>>>>

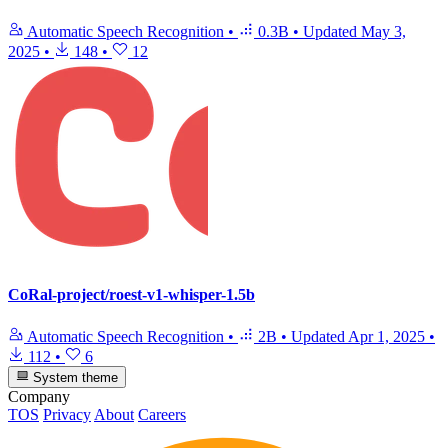
Automatic Speech Recognition
•
0.3B
•
Updated
May 3,
2025
•
148
•
12
CoRal-project/roest-v1-whisper-1.5b
Automatic Speech Recognition
•
2B
•
Updated
Apr 1, 2025
•
112
•
6
System theme
Company
TOS
Privacy
About
Careers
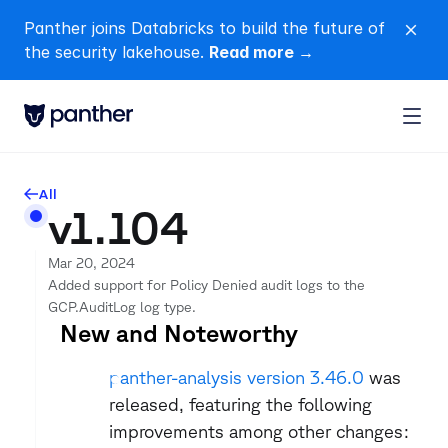
Panther joins Databricks to build the future of 
close
the security lakehouse. 
Read more →
All
arrow-left
v1.104
Mar 20, 2024
Added support for Policy Denied audit logs to the 
GCP.AuditLog log type.
New and Noteworthy
panther-analysis version 3.46.0
 was 
released, featuring the following 
improvements among other changes: 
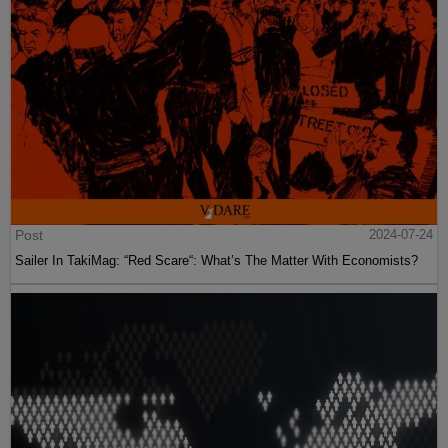
Post
2024-07-24
Sailer In TakiMag: “Red Scare“: What’s The Matter With Economists?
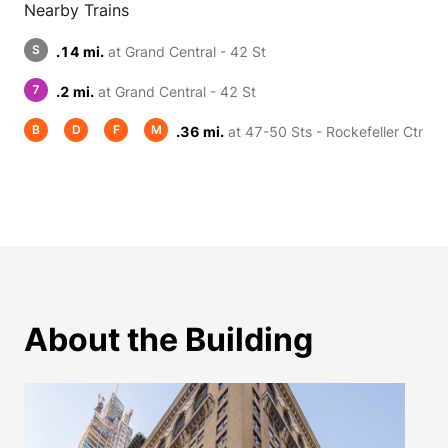
Nearby Trains
S
.14 mi.
at Grand Central - 42 St
7
.2 mi.
at Grand Central - 42 St
B
D
F
M
.36 mi.
at 47-50 Sts - Rockefeller Ctr
About the Building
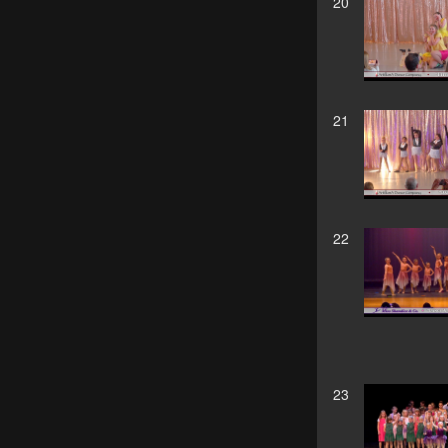
20
21
22
23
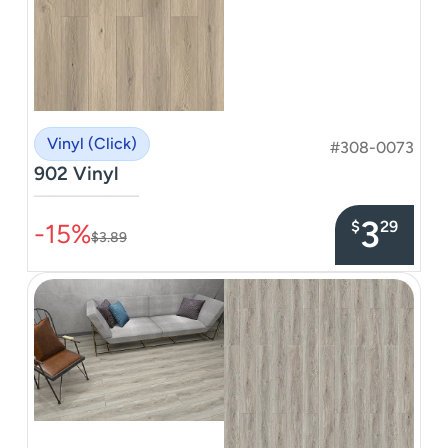
Vinyl (Click)
#308-0073
902 Vinyl
–––––––––––––––
3
$
29
-15%
$3.89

<<<<

▶ _Assignment_: Rewrite the text read from every entry, renaming "Automatic Speech Recognition" to "Speech-to-Text" wherever it occurs and keeping everything else the same. Omit the pictures.

▶ _Reply_:
Speech-to-Text
•
0.3B
•
Updated
May 3,
2025
•
148
•
12
CoRal-project/roest-v1-whisper-1.5b
Speech-to-Text
•
2B
•
Updated
Apr 1, 2025
•
112
•
6
System theme
Company
TOS
Privacy
About
Careers
Panther joins Databricks to build the future of 
close
the security lakehouse. 
Read more →
All
arrow-left
v1.104
Mar 20, 2024
Added support for Policy Denied audit logs to the 
GCP.AuditLog log type.
New and Noteworthy
panther-analysis version 3.46.0
 was 
released, featuring the following 
improvements among other changes: 
Post
2024-07-24
Sailer In TakiMag: “Red Scare“: What’s The Matter With Economists?
Nearby Trains
S
.14 mi.
at Grand Central - 42 St
7
.2 mi.
at Grand Central - 42 St
B
D
F
M
.36 mi.
at 47-50 Sts - Rockefeller Ctr
About the Building
20
21
22
23
Vinyl (Click)
#308-0073
902 Vinyl
–––––––––––––––
3
$
29
-15%
$3.89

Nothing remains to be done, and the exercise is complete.